Problem to solve: How many lines below hold the string "Initial"? Report that number alone.

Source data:
--- START ---

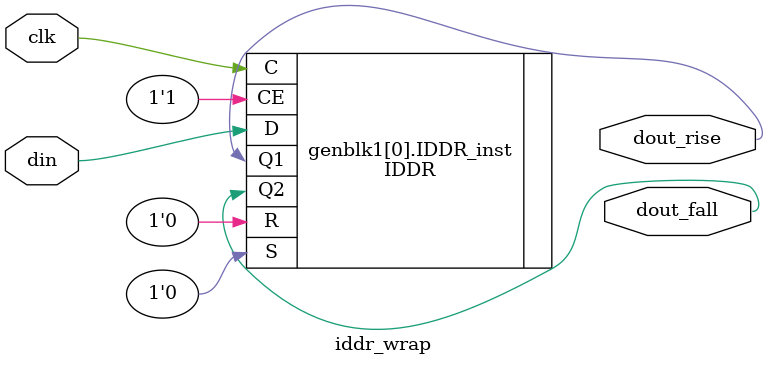
<source format=v>
module iddr_wrap #(
   parameter BUS_WIDTH = 1
)(
    input                  clk,
    input  [BUS_WIDTH-1:0] din,
    output [BUS_WIDTH-1:0] dout_rise,
    output [BUS_WIDTH-1:0] dout_fall
);

genvar i;

generate
   for(i = 0; i < BUS_WIDTH; i = i + 1) begin
      IDDR #(
         .DDR_CLK_EDGE("SAME_EDGE_PIPELINED"), // "OPPOSITE_EDGE", "SAME_EDGE", or "SAME_EDGE_PIPELINED"
         .INIT_Q1     (1'b0                 ), // Initial value of Q1: 1'b0 or 1'b1
         .INIT_Q2     (1'b0                 ), // Initial value of Q2: 1'b0 or 1'b1
         .SRTYPE      ("ASYNC"              )  // Set/Reset type: "SYNC" or "ASYNC"
      ) IDDR_inst (
         .Q1(dout_rise[i]), // 1-bit output for positive edge of clock
         .Q2(dout_fall[i]), // 1-bit output for negative edge of clock
         .C (clk         ), // 1-bit clock input
         .CE(1'b1        ), // 1-bit clock enable input
         .D (din      [i]), // 1-bit DDR data input
         .R (1'b0        ), // 1-bit reset
         .S (1'b0        )  // 1-bit set
      );
   end
endgenerate

endmodule
</source>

--- END ---

Your response: 2